Madame la rapporteure, vous avez indiqué qu'il conviendrait, avant de légiférer sur ce sujet, de consulter les juridictions financières. Pour avoir été, en tant que magistrat à la Cour des comptes, rapporteur à la CIF, je peux vous raconter comment cela se passe. Tout d'abord, il n'y a jamais de gros poisson. Pourquoi ? Parce que Bercy leur donne le choix : soit ils paient, soit ils sont renvoyés devant la commission des infractions fiscales, dont l'avis est conforme dans la plupart des cas. Voilà pourquoi Bercy s'accroche et maintient ce système d'Ancien Régime.
La position du Sénat est très prudente, beaucoup plus que l'amendement radical de nos collègues – qui pourraient s'appeler les « Insoumis radicaux ». Moi, cela fait vingt-cinq ans que je tente de faire sauter le « verrou de Bercy », car il rompt l'égalité des citoyens devant la loi, notamment pénale. Soit l'avis de la commission des infractions fiscales est défavorable, et le ministre ne peut pas saisir la justice, soit il est favorable, et le ministre est tenu de saisir la justice. C'est un système malsain !

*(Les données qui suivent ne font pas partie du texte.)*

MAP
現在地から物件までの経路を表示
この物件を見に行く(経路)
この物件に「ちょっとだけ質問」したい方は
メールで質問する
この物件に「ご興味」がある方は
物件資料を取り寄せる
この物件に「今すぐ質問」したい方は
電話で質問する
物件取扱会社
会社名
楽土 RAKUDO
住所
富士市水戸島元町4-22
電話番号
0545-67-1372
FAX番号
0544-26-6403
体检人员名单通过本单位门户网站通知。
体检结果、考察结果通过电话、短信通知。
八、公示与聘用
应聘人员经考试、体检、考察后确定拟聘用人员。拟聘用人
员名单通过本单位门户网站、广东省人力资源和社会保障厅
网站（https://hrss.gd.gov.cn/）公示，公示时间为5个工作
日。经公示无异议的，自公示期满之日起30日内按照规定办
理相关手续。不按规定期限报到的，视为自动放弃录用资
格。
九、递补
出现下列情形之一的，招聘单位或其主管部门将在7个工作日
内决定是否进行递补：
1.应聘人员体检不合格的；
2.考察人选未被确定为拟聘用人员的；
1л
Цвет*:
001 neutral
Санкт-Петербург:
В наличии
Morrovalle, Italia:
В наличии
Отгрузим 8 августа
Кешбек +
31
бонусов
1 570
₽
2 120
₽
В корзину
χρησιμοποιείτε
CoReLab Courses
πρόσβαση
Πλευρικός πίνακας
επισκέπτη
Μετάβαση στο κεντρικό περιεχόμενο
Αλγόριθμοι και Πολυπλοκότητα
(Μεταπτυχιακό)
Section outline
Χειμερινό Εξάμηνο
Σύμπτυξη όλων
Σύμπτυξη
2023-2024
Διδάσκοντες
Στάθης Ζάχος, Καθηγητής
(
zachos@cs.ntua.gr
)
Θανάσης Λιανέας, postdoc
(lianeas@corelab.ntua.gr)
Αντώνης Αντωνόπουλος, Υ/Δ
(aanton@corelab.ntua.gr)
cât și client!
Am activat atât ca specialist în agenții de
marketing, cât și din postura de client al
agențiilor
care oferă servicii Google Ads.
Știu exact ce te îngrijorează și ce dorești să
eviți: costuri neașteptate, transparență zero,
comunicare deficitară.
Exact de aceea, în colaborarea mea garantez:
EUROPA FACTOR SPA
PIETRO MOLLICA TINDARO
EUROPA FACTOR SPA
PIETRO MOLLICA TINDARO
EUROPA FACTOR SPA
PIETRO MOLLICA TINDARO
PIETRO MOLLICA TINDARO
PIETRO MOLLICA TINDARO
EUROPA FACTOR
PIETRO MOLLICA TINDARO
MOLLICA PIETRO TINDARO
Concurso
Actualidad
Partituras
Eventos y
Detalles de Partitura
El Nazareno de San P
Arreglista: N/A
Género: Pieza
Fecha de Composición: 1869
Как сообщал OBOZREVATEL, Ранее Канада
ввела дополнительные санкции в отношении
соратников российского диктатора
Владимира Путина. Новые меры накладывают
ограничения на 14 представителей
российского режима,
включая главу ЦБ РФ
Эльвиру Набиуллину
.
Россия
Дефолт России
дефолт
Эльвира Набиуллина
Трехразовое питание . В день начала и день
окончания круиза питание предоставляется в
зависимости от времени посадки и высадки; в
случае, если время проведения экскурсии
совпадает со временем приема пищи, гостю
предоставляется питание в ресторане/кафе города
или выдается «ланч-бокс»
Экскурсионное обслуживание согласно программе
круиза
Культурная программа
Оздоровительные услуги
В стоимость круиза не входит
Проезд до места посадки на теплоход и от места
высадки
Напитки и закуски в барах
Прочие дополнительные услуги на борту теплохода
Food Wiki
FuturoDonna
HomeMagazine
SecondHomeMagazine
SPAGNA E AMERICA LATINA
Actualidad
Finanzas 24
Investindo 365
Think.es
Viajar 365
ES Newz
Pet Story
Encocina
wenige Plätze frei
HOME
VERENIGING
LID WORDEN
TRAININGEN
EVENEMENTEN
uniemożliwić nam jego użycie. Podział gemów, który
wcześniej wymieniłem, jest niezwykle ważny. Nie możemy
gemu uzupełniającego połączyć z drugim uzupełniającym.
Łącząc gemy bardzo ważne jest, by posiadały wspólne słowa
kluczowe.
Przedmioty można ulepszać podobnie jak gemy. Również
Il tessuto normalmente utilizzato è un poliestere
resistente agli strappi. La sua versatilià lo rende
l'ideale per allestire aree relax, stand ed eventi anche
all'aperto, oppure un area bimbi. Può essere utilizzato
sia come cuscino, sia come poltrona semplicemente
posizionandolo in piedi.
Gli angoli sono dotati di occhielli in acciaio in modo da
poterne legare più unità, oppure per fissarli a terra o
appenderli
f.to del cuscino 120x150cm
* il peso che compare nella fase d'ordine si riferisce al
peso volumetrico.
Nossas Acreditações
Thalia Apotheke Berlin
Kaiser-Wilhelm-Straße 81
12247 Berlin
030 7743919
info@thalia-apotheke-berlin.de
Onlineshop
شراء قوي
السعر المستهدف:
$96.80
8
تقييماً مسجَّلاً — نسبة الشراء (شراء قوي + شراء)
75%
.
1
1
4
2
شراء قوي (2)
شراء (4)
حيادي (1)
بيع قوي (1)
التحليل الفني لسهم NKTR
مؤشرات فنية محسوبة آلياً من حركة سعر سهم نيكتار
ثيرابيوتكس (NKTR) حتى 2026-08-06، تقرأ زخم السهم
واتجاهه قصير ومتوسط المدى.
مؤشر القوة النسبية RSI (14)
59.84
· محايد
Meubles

Mes chers collègues, si vous voulez mettre fin à l'Ancien Régime, bien que ce dispositif soit plus récent… il faut soutenir le Sénat et rejeter les arguments du Gouvernement. Celui-ci prétend notamment que « la saisine de la CIF assure une homogénéité de l'action pénale contre la fraude fiscale ». Or, ce n'est absolument pas vrai, puisqu'en la matière, c'est l'administration fiscale qui fait la loi, si je puis dire, en s'abstenant de saisir la commission des gros dossiers. En termes financiers, ce n'est pas idiot, mais les intérêts financiers me semblent moins importants que le respect du principe d'égalité des citoyens devant la loi pénale. C'est pourquoi je vous invite à repousser l'amendement du Gouvernement.